== Work request ==
Answer with only the number of lines below where "each" appears.

Dataset records
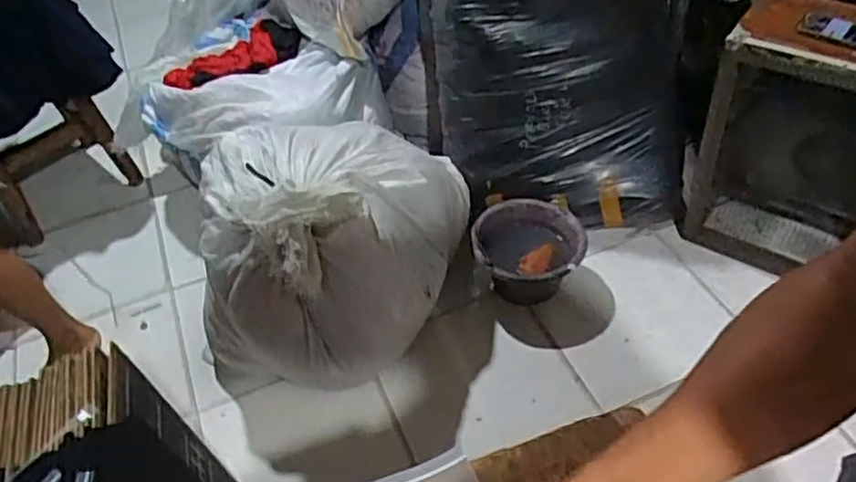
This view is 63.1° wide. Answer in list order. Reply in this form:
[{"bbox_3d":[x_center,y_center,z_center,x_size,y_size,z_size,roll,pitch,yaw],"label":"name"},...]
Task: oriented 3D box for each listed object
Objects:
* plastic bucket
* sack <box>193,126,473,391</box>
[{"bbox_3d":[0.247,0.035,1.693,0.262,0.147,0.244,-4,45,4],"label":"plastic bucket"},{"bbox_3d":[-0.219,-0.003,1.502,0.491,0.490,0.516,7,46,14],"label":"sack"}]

...

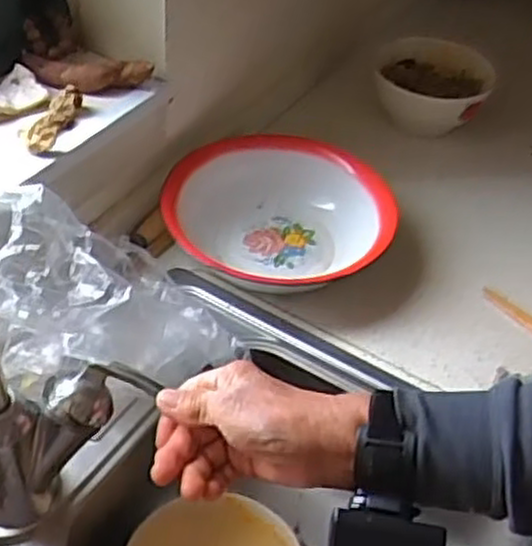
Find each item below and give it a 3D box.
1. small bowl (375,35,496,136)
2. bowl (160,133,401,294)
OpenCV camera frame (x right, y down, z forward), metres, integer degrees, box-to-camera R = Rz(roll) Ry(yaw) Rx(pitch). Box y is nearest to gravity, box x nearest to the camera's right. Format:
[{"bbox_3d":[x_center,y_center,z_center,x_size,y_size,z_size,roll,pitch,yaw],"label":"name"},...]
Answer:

--

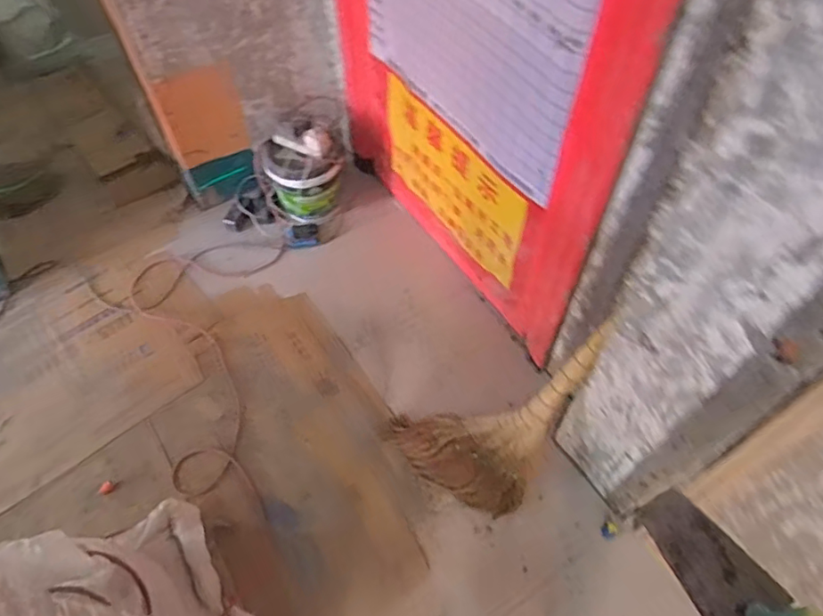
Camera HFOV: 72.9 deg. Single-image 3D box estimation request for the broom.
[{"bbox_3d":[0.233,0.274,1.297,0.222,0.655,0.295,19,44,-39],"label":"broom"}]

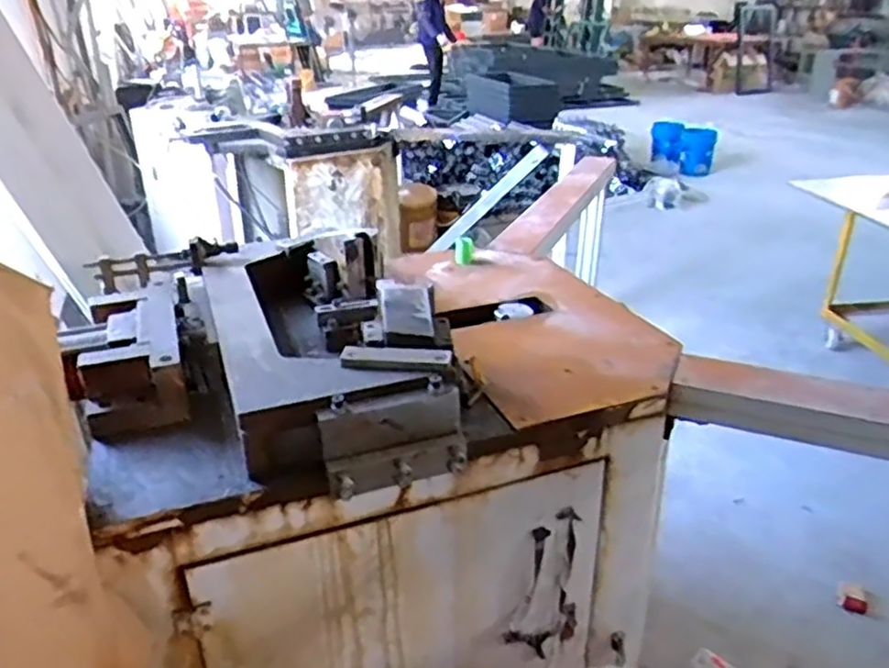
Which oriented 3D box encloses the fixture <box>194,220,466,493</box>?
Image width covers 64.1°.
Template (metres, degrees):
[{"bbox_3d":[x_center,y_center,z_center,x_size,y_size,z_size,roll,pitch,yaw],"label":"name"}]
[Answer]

== Answer space ==
2